With rapid advances of nano-biotechnology, the use of nanomaterials as drug carriers for cancer therapy has received intensive attention in recent years. It is well recognized that only a small amount of traditional anticancer drugs (e.g., doxorubicin DOX, a kind of commercial chemotherapy drug for cancer treatment) can penetrate into tumors. Moreover, drug molecules are prone to be eliminated by renal clearance and distributed in non-target tissues, leading to an insufficient drug concentration at the tumor sites, and thus limited therapeutic effectiveness. To increase the concentration of therapeutic anticancer drugs at the target sites, design of effective carriers with high loading capacity of drug is recognized as an efficacious strategy.

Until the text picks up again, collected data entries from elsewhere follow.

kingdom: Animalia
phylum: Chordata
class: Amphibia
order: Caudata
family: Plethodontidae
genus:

In recent years, various nanomaterials have been employed for the design of high-performance drug carriers with large drug-loading capacity, taking advantages of such unique properties of nanomaterials such as a large porous or hollow interior, a huge surface-to-volume ratio. For example, the DOX loading capacity of mesoporous silica structure-based nanocarriers reached as high as about 1200 mg g~(-1), which was further improved to 2350 mg g~(-1) for graphene-oxide-based nanocarriers. Liu et al. demonstrated that single-walled carbon nanotubes (SWNTs) show an ultrahigh loading capacity of the DOX (about 4000 mg g~(-1)). However, those advances remain short of demand for cancer therapy, efforts are still required to develop novel nanomaterial-based drug carriers with a higher drug-loading efficiency.